“A movement has been growing for decades to replace hydrocarbons, which collectively supply 84% of the world’s energy. It began with the fear that we were running out of oil. That fear has since migrated to the belief that, because of climate change and other environmental concerns, society can no longer tolerate burning oil, natural gas, and coal—all of which have turned out to be abundant.
“So far, wind, solar, and batteries—the favored alternatives to hydrocarbons—provide about 2% of the world’s energy and 3% of America’s. Nonetheless, a bold new claim has gained popularity: that we’re on the cusp of a tech-driven energy revolution that not only can, but inevitably will, rapidly replace all hydrocarbons.
“This ‘new energy economy’ rests on the belief—a centerpiece of the ‘Green New Deal’ and other similar proposals both here and in Europe—that the technologies of wind and solar power and battery storage are undergoing the kind of disruption experienced in computing and communications, dramatically lowering costs and increasing efficiency. But this core analogy glosses over profound differences, grounded in physics, between systems that produce energy and those that produce information.

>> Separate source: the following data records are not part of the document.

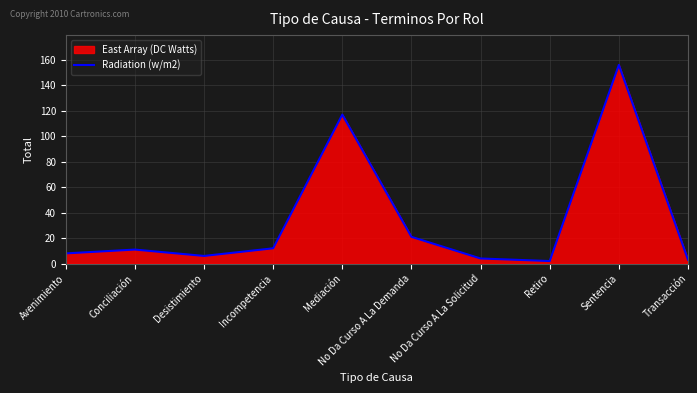

What is the label of the 6th point from the left?

No Da Curso A La Demanda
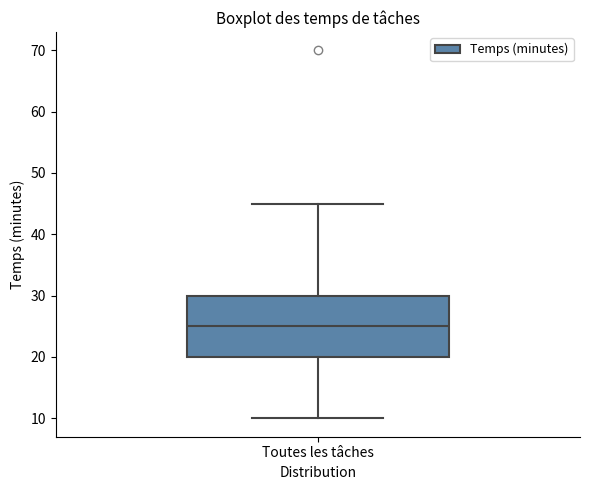

Read this box plot against the y-axis: the position of the median line, the range covered by the box, and the ends of both whiskers. The values are not printed on the chart, so give them approximately, as read against the axis.

median 25, box 20 to 30, whiskers 10 to 45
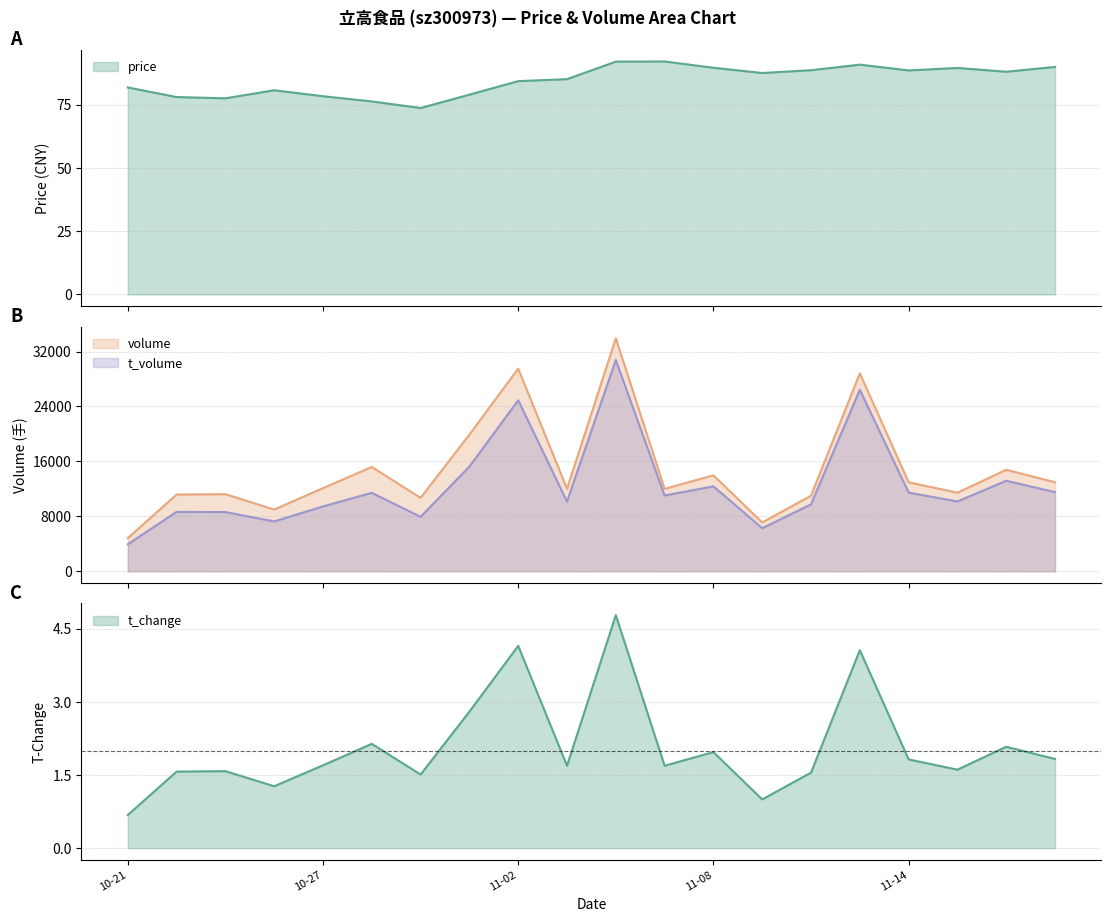

What is the maximum value for t_volume?

30758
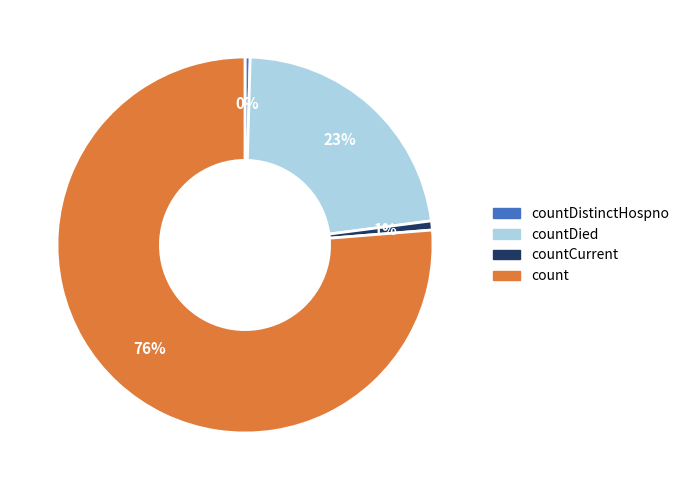

Does any single category account for the majority?

Yes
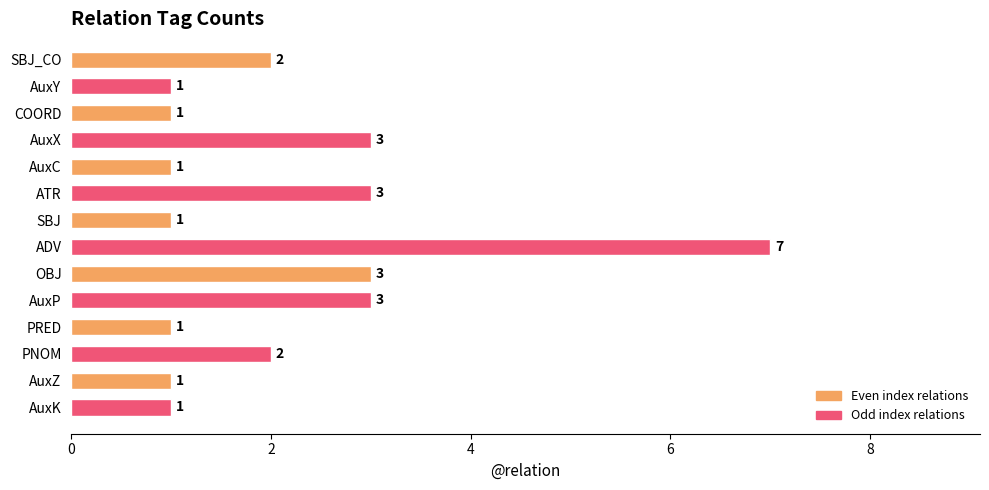

Which has a higher value, ADV or SBJ_CO?

ADV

“In the world of people, cars, planes, and factories, increases in consumption, speed, or carrying capacity cause hardware to expand, not shrink. The energy needed to move a ton of people, heat a ton of steel or silicon, or grow a ton of food is determined by properties of nature whose boundaries are set by laws of gravity, inertia, friction, mass, and thermodynamics—not clever software.
“This paper highlights the physics of energy to illustrate why there is no possibility that the world is undergoing—or can undergo—a near-term transition to a ‘new energy economy.'”
Mills’ report should be required reading for advocates of the ‘New Energy Economy,’ the ‘Green New Deal,’ and all climate change control advocates with a background in computer technology. Moore’s Law does not apply to large energy production and distribution systems. Such systems are limited by basic physics.
There is also a particular need for such people to understand the difficulties of transforming intermittent energy sources. such as wind and solar, into the dependable sources of electrical energy that most users desire and need. Until the physical constraints addressed by Mills are recognized by so-called “environmentalists,” the general public should ignore their pronouncements and policy advocacy. They are not based on sound physics and engineering.